# Extracted records
# # # # #
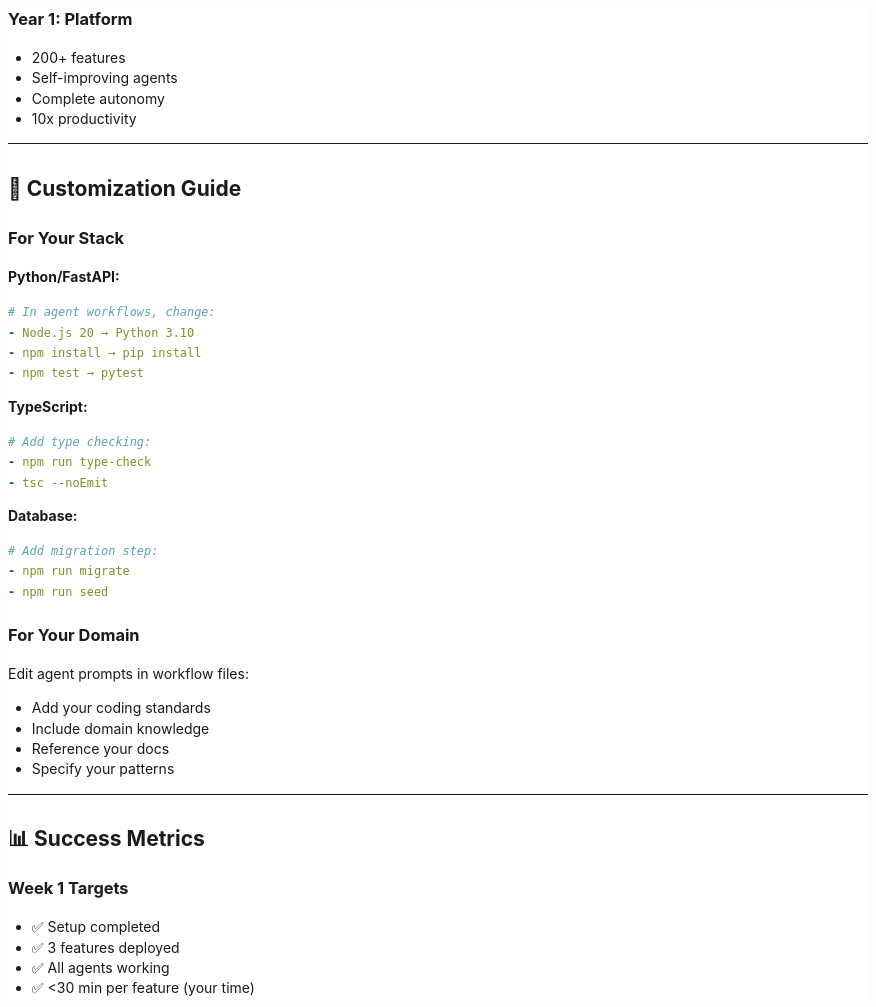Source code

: ### Year 1: Platform
- 200+ features
- Self-improving agents
- Complete autonomy
- 10x productivity

---

## 🔧 Customization Guide

### For Your Stack

**Python/FastAPI:**
```yaml
# In agent workflows, change:
- Node.js 20 → Python 3.10
- npm install → pip install
- npm test → pytest
```

**TypeScript:**
```yaml
# Add type checking:
- npm run type-check
- tsc --noEmit
```

**Database:**
```yaml
# Add migration step:
- npm run migrate
- npm run seed
```

### For Your Domain

Edit agent prompts in workflow files:
- Add your coding standards
- Include domain knowledge
- Reference your docs
- Specify your patterns

---

## 📊 Success Metrics

### Week 1 Targets
- ✅ Setup completed
- ✅ 3 features deployed
- ✅ All agents working
- ✅ <30 min per feature (your time)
# # # # #
# Assigned task
Could you restate, word for word, every line from the one containing "- 200+ features" through the last line of the records above, and nothing more?

# Answer for the task
- 200+ features
- Self-improving agents
- Complete autonomy
- 10x productivity

---

## 🔧 Customization Guide

### For Your Stack

**Python/FastAPI:**
```yaml
# In agent workflows, change:
- Node.js 20 → Python 3.10
- npm install → pip install
- npm test → pytest
```

**TypeScript:**
```yaml
# Add type checking:
- npm run type-check
- tsc --noEmit
```

**Database:**
```yaml
# Add migration step:
- npm run migrate
- npm run seed
```

### For Your Domain

Edit agent prompts in workflow files:
- Add your coding standards
- Include domain knowledge
- Reference your docs
- Specify your patterns

---

## 📊 Success Metrics

### Week 1 Targets
- ✅ Setup completed
- ✅ 3 features deployed
- ✅ All agents working
- ✅ <30 min per feature (your time)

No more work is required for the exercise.